Put the lines below into a JSON list of strings, running from the first line through the one containing "scientific name: Fringilla coelebs", with both ends included. Each line becomes one string, and blank lines are left out.

○ ○ ○ ○

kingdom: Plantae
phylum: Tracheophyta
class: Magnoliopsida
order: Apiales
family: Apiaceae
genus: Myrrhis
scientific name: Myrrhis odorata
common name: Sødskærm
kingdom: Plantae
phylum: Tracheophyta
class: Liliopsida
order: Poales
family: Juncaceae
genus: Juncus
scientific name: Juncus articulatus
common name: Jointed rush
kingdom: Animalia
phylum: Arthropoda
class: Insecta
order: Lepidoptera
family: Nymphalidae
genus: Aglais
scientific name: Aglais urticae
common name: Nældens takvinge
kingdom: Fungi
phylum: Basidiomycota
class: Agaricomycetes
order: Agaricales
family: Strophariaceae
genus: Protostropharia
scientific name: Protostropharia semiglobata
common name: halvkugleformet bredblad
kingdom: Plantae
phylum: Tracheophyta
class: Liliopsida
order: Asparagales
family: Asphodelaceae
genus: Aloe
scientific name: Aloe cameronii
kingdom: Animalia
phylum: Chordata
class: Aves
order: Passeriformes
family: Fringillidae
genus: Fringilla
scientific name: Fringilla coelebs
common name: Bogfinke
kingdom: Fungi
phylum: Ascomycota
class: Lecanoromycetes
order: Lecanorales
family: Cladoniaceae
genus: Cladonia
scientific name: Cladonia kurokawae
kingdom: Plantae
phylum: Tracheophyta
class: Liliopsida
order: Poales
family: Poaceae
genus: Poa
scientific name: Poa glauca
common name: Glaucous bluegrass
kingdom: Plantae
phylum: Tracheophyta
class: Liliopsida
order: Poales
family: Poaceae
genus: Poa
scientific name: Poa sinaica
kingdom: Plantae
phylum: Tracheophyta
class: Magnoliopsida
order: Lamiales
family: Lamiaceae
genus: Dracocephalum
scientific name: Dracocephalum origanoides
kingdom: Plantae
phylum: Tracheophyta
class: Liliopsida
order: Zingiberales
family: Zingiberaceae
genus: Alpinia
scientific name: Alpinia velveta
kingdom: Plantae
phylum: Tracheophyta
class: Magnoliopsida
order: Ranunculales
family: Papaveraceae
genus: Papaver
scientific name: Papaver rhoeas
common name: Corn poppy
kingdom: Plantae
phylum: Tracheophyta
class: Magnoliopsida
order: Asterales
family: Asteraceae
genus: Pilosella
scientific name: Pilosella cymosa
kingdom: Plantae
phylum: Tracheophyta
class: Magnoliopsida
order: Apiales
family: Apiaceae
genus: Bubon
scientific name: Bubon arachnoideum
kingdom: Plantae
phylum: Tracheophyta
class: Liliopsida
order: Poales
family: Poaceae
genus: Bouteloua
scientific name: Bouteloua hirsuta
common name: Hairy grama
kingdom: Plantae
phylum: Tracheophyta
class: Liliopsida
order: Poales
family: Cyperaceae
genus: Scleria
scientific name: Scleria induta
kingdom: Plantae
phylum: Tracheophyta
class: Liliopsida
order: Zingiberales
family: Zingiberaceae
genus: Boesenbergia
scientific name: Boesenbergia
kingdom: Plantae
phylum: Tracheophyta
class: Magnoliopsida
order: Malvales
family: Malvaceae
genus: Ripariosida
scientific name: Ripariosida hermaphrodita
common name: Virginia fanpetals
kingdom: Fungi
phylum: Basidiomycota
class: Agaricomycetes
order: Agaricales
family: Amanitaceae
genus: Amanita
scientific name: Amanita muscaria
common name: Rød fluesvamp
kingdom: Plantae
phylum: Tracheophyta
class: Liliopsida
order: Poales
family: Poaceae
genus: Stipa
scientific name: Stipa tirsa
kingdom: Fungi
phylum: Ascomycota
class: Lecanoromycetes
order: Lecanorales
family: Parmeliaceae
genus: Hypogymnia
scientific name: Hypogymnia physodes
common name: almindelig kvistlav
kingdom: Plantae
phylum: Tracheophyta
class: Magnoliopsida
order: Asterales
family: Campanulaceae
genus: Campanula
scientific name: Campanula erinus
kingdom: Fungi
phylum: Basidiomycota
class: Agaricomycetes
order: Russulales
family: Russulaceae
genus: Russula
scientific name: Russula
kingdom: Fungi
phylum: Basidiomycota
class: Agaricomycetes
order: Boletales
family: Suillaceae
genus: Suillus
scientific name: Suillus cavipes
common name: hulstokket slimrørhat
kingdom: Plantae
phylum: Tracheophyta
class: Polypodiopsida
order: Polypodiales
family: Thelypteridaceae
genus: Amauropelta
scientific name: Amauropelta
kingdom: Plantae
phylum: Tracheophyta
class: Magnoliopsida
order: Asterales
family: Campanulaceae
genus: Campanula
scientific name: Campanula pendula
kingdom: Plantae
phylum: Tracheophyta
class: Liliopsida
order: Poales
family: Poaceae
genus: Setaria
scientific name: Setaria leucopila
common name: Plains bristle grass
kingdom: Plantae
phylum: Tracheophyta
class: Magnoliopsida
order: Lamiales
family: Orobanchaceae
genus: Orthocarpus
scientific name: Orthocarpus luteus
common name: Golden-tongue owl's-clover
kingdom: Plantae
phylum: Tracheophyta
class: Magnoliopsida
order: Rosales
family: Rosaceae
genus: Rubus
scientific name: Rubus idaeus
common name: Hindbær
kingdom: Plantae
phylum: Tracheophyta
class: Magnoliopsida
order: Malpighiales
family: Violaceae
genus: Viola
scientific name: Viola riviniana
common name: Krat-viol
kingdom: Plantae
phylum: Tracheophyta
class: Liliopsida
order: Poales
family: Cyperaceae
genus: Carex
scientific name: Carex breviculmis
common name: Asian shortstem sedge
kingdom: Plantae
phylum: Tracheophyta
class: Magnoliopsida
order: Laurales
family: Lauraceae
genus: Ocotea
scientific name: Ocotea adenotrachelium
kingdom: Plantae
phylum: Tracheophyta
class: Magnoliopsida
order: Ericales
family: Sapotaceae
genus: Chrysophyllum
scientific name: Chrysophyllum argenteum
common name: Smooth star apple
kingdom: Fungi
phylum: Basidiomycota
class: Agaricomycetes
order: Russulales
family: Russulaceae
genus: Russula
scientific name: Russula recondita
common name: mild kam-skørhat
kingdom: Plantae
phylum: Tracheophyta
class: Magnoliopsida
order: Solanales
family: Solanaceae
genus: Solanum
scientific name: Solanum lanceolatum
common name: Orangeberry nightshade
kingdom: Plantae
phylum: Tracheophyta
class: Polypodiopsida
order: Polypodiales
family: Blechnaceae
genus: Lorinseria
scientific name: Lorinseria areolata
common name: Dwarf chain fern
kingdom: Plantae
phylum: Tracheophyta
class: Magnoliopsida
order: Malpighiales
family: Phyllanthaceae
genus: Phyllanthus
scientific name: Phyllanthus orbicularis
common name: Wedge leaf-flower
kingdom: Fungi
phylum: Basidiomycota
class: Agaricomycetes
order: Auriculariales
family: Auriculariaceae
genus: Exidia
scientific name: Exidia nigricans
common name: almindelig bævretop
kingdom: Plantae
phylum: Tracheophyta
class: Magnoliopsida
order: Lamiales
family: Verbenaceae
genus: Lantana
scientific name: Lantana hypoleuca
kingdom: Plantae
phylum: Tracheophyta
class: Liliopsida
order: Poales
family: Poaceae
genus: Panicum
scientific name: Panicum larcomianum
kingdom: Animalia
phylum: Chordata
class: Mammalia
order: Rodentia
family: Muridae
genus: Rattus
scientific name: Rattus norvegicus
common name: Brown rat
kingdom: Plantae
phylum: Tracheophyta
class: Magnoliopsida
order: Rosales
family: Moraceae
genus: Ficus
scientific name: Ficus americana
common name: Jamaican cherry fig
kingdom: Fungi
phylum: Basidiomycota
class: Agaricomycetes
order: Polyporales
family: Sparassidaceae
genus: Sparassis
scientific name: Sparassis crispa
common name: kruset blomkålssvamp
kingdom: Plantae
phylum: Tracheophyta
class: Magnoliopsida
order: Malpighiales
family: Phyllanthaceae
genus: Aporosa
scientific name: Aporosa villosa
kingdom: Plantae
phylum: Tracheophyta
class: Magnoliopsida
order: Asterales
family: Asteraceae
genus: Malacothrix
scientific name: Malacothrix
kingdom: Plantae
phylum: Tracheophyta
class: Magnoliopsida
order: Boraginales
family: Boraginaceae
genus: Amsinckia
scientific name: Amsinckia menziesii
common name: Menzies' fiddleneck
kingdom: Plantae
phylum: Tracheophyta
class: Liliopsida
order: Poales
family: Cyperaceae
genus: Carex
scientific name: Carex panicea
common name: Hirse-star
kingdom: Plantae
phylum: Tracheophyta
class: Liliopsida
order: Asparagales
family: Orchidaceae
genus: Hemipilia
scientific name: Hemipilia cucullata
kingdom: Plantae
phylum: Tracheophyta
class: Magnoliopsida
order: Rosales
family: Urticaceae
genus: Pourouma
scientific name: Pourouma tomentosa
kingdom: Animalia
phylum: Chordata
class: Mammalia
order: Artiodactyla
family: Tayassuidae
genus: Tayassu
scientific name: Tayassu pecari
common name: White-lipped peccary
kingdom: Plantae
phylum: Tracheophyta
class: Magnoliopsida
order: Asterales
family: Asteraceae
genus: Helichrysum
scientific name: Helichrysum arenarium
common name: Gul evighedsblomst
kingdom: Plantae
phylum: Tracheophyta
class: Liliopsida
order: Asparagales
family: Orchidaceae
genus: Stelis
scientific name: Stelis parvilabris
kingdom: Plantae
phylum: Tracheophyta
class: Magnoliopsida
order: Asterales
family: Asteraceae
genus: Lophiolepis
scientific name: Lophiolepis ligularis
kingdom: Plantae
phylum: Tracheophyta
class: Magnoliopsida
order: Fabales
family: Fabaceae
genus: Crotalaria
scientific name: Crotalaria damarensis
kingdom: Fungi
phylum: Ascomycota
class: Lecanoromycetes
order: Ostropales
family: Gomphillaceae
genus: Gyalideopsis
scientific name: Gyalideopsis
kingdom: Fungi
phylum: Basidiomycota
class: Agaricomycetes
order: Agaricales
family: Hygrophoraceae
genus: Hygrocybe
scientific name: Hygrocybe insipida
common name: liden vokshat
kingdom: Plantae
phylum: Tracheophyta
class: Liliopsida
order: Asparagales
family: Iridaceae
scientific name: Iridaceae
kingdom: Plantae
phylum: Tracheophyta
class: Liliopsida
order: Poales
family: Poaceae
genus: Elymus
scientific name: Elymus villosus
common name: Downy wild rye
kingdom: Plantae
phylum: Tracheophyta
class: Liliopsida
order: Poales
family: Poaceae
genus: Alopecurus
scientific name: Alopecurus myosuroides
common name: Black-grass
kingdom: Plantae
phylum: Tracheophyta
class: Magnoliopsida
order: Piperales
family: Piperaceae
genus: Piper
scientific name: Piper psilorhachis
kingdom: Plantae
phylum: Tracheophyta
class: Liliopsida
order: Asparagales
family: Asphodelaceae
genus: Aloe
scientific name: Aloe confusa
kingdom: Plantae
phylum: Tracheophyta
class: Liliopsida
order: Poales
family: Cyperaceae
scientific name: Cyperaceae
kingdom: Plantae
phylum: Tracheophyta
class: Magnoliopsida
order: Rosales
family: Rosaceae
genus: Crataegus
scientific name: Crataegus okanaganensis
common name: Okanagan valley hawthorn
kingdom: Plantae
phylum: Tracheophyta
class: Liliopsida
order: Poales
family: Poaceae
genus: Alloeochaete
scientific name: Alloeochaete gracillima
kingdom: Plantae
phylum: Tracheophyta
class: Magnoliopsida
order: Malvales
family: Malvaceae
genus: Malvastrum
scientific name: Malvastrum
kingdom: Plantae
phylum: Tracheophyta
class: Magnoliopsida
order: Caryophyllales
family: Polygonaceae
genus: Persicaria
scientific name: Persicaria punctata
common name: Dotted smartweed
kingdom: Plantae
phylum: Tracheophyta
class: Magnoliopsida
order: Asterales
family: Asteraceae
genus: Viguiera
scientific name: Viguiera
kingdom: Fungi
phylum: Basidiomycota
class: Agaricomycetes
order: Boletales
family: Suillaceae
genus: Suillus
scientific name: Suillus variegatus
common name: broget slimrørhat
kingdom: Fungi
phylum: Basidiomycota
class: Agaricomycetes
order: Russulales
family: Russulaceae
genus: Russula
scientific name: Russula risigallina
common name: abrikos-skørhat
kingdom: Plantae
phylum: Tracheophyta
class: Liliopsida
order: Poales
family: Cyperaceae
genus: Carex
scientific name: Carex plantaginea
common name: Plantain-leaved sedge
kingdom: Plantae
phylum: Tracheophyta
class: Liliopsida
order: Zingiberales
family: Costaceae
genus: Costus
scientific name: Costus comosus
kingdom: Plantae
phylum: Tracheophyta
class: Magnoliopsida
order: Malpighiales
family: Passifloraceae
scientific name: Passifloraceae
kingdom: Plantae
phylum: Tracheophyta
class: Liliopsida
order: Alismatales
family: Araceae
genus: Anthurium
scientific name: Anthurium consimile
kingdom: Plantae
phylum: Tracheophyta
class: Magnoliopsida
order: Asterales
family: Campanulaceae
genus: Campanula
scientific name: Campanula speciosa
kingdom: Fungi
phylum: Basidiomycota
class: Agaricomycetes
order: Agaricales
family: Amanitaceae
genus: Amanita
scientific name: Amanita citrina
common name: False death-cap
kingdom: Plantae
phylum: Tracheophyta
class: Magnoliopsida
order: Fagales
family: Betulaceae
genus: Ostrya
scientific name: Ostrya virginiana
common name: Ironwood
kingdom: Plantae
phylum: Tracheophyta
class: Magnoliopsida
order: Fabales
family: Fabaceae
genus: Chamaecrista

○ ○ ○ ○

Answer to the exercise:
[
  "kingdom: Plantae",
  "phylum: Tracheophyta",
  "class: Magnoliopsida",
  "order: Apiales",
  "family: Apiaceae",
  "genus: Myrrhis",
  "scientific name: Myrrhis odorata",
  "common name: Sødskærm",
  "kingdom: Plantae",
  "phylum: Tracheophyta",
  "class: Liliopsida",
  "order: Poales",
  "family: Juncaceae",
  "genus: Juncus",
  "scientific name: Juncus articulatus",
  "common name: Jointed rush",
  "kingdom: Animalia",
  "phylum: Arthropoda",
  "class: Insecta",
  "order: Lepidoptera",
  "family: Nymphalidae",
  "genus: Aglais",
  "scientific name: Aglais urticae",
  "common name: Nældens takvinge",
  "kingdom: Fungi",
  "phylum: Basidiomycota",
  "class: Agaricomycetes",
  "order: Agaricales",
  "family: Strophariaceae",
  "genus: Protostropharia",
  "scientific name: Protostropharia semiglobata",
  "common name: halvkugleformet bredblad",
  "kingdom: Plantae",
  "phylum: Tracheophyta",
  "class: Liliopsida",
  "order: Asparagales",
  "family: Asphodelaceae",
  "genus: Aloe",
  "scientific name: Aloe cameronii",
  "kingdom: Animalia",
  "phylum: Chordata",
  "class: Aves",
  "order: Passeriformes",
  "family: Fringillidae",
  "genus: Fringilla",
  "scientific name: Fringilla coelebs"
]